The hurry is not merely in our minds. Geoffrey West, a theoretical physicist, in a sweeping work on scaling laws from cells to cities raises a troubling sustainability problem: that to support the rate of growth in our society, namely to match the growth in complexity, we require innovation at an untenable rate. West points to evidence for a super-exponential rate of innovation. We are already ill-equipped to think in exponentials, so it is difficult to fathom how quickly our societal needs are outstripping our ability to innovate. At the same moment a countervailing force is exacerbating the problem. Vannevar Bush wrote almost a century ago that progress in any domain 'depends upon a flow of new scientific knowledge...new products, new industries, and more jobs require continuous additions to knowledge of the laws of nature, and the application of that knowledge to practical purposes...This essential, new knowledge can be obtained only through basic scientific research.' Are the AI tools we have now supporting creativity and innovation or are they diminishing them?
How might we think of AI and human-computer interaction in a way that fosters exploration, replenishing of our ideascape rather than an exploitative, transactional relationship to knowledge, one that depletes our storehouse of ideas precisely at a time when our planet demands more rapid and more profound innovation? Perhaps only through the lens of knowledge as a commons in the future of AI might we find timely and wise answers to this question.
References
Addicott, Merideth A. et al. “A Primer on Foraging and the Explore/Exploit Trade-Off for Psychiatry Research.” Neuropsychopharmacology 42 (2017): 1931-1939.
Bush Vannevar and United States. Science the Endless Frontier : A Report to the President. United States Government Printing Office 1945.
Fitzgerald, Scott. "The Crack-Up," Esquire, 1936. F. Scott Fitzgerald, Echoes of the Jazz Age, (New Directions Publishing, 1931).
Gopnik, Alison. “Childhood as a solution to explore–exploit tensions.” Philosophical Transactions of the Royal Society B: Biological Sciences 375 (2020).
Hardin, Garrett (1968). "The Tragedy of the Commons". Science. 162 (3859): 1243–1248.

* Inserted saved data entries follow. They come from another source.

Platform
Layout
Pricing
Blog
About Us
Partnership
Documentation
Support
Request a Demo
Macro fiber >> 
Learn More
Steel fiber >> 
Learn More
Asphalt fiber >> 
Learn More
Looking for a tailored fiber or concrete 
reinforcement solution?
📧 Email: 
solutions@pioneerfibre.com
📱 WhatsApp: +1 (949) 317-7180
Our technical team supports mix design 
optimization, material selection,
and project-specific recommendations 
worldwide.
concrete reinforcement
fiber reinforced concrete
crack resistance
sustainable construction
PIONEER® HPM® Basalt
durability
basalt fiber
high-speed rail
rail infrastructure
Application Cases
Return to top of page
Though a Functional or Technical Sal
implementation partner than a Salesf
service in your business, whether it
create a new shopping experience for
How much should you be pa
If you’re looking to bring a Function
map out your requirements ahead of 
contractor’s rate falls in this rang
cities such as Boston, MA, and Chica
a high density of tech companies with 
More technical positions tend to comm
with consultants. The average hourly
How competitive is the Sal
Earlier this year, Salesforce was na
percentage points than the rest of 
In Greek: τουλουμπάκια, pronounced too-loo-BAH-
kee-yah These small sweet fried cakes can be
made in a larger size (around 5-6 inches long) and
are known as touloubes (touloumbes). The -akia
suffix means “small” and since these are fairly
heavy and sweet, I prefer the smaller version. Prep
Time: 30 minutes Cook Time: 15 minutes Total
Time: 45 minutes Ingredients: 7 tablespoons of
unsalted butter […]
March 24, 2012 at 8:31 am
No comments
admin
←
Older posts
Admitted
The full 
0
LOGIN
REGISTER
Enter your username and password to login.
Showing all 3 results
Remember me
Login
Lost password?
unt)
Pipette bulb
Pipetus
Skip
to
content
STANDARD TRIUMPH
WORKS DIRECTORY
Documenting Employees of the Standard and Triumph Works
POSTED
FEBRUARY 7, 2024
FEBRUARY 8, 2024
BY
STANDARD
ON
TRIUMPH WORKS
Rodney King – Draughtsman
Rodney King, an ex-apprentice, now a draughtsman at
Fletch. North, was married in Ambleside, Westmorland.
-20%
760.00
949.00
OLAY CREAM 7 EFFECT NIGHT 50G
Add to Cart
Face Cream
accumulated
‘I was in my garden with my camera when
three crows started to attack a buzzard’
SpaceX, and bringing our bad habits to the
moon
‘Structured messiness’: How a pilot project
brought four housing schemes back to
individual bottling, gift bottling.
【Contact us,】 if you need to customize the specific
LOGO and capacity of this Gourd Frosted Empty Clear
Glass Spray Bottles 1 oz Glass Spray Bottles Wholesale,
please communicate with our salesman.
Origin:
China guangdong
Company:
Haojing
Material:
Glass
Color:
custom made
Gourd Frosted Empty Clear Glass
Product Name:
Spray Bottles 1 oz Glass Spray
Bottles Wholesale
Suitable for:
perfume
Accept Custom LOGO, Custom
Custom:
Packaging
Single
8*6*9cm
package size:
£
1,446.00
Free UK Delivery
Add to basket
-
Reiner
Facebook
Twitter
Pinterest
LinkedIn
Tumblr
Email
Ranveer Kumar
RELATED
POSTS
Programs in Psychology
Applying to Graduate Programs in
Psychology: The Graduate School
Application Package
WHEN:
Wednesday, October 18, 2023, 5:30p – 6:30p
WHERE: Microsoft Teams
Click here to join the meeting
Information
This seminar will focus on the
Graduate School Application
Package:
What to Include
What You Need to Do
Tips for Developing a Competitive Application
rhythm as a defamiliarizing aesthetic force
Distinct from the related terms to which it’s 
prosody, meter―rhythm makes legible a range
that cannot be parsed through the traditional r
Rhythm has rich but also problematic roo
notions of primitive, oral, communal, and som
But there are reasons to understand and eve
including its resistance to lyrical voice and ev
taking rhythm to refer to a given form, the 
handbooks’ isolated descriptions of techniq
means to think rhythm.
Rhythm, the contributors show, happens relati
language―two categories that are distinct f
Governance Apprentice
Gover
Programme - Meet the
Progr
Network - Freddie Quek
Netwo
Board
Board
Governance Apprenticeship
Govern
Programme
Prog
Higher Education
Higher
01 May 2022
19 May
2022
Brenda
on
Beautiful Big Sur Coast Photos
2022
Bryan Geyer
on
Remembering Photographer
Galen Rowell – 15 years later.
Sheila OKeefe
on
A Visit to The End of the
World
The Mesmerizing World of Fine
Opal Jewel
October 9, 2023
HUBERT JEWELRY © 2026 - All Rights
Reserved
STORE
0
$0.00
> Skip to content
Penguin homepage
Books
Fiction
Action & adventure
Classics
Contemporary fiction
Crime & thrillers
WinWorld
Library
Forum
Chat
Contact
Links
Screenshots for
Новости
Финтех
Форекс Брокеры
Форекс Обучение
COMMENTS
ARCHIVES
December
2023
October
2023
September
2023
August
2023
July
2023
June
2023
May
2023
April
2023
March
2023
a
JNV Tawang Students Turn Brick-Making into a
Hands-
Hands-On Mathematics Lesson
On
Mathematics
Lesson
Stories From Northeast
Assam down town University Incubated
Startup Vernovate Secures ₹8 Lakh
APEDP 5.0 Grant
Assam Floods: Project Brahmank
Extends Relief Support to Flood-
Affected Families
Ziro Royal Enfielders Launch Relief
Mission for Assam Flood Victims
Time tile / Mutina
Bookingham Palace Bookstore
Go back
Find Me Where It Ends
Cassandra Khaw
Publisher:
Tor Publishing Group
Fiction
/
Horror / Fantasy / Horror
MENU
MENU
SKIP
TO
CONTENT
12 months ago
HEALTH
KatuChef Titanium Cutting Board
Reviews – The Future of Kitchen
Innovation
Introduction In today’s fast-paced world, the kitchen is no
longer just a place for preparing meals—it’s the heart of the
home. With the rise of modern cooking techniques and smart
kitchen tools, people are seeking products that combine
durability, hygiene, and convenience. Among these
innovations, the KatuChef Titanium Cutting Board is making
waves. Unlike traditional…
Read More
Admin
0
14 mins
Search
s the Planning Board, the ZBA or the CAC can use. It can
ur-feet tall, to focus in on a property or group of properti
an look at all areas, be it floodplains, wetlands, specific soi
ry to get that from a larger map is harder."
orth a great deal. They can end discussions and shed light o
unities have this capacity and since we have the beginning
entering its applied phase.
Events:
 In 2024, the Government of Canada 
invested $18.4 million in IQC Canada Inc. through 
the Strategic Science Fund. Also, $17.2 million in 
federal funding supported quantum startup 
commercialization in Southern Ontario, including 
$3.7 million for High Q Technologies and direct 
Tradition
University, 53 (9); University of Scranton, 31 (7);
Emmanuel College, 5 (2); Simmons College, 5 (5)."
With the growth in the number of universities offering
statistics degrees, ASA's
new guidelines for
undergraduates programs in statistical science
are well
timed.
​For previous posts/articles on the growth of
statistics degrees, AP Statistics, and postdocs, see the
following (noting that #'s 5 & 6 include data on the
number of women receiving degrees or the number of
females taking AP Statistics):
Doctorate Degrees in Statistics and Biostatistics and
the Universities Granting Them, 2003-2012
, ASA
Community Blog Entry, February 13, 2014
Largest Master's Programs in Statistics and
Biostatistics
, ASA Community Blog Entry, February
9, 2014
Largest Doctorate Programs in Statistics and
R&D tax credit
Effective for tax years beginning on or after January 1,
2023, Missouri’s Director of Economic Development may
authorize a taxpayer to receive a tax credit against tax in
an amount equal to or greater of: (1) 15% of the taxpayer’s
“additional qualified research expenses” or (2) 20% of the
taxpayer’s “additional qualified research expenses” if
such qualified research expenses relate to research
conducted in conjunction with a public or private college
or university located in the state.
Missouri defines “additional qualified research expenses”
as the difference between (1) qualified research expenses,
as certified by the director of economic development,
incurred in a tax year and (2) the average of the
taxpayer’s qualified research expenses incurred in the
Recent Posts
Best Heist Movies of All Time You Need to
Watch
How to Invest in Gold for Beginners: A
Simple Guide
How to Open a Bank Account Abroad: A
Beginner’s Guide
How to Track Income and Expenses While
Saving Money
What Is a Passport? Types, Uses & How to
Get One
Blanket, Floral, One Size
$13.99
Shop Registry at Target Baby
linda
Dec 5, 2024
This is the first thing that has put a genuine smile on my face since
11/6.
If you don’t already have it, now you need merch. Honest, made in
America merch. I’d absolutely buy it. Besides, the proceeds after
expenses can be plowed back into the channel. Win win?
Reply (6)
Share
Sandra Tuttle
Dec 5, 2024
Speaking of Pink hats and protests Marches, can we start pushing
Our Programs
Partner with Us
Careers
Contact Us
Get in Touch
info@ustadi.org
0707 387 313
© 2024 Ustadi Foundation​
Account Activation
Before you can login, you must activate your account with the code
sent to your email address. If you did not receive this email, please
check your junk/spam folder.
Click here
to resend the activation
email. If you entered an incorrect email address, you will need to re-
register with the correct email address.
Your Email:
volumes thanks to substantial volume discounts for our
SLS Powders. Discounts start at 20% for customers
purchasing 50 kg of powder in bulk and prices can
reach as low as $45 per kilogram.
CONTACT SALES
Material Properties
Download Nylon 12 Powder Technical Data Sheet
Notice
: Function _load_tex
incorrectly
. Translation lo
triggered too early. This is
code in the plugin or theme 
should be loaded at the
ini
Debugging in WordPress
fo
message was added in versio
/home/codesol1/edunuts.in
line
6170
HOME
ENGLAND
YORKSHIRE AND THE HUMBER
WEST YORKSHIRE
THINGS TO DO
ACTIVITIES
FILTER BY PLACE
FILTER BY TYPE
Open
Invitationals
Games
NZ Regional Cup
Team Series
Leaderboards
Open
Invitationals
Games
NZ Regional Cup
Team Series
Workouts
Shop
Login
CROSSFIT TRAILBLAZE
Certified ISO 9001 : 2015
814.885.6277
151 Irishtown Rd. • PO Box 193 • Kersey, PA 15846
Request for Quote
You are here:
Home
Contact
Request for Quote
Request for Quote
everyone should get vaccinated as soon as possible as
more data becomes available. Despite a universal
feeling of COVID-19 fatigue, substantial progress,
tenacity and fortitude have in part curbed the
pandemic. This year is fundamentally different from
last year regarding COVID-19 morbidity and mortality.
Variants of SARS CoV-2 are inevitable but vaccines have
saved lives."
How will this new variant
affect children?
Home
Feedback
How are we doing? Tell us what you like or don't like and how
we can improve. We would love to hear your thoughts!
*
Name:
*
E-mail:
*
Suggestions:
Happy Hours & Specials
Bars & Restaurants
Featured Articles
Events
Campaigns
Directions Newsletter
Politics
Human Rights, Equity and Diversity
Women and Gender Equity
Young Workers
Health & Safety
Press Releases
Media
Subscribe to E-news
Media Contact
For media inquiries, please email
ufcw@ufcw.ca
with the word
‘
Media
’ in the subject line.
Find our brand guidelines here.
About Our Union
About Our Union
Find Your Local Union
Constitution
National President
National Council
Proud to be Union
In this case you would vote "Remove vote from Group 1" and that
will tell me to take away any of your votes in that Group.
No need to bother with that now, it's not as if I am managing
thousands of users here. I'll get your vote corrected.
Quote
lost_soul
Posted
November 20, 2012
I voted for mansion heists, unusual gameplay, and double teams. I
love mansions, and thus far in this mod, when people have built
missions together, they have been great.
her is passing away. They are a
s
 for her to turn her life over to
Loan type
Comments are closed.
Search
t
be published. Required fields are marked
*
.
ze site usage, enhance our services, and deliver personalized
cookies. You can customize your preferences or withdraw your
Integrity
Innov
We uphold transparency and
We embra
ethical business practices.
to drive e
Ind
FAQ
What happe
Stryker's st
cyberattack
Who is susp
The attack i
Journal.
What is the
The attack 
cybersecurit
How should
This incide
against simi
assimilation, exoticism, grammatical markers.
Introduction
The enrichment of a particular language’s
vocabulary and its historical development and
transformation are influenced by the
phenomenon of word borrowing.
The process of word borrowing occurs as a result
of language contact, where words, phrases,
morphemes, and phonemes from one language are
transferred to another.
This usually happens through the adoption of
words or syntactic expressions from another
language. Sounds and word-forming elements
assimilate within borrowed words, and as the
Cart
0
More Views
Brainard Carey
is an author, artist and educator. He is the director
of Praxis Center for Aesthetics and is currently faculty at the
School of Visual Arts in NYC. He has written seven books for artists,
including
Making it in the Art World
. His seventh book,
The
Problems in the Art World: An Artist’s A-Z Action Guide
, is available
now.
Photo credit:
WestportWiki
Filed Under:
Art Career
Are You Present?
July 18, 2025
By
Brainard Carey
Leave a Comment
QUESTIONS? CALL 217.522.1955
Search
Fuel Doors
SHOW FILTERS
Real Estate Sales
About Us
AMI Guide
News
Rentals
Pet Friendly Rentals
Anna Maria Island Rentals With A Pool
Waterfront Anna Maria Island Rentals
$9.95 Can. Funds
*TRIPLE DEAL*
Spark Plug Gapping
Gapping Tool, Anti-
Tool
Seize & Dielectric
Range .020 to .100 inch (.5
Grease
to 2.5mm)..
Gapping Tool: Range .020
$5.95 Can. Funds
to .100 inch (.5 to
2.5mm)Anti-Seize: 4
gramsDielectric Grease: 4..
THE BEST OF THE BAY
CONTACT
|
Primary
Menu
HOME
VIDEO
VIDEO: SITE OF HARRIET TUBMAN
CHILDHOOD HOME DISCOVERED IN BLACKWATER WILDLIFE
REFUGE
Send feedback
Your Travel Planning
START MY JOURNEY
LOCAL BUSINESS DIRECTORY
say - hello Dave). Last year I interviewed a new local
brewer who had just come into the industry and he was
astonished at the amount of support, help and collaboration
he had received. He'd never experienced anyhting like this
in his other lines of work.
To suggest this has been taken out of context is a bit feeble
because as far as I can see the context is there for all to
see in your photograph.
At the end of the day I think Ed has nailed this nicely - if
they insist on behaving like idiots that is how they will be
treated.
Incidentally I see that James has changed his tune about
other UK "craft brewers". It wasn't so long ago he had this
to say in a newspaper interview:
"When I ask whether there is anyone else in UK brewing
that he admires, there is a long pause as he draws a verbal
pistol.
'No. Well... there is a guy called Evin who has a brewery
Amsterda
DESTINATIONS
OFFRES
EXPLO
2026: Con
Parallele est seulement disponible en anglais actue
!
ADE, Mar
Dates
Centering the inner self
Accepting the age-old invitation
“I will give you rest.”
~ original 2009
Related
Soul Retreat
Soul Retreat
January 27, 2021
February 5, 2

Hess, Charlotte M. and E. Ostrom. “A Framework for Analyzing the Knowledge Commons : a chapter from Understanding Knowledge as a Commons: from Theory to Practice.” (2005).
Littman, Michael L. et al. “Gathering Strength, Gathering Storms: The One Hundred Year Study on Artificial Intelligence (AI100) 2021 Study Panel Report.” ArXiv abs/2210.15767 (2022).
Ostrom, Elinor. Governing the Commons: The Evolution of Institutions for Collective Action. Cambridge [England] ; New York: Cambridge University Press, 1990.
Polanyi, Michael. “Personal Knowledge: Towards a post-critical philosophy.” (1959).
West, Geoffrey B.. “Scale: The Universal Laws of Growth, Innovation, Sustainability, and the Pace of Life in Organisms, Cities, Economies, and Companies.” (2017).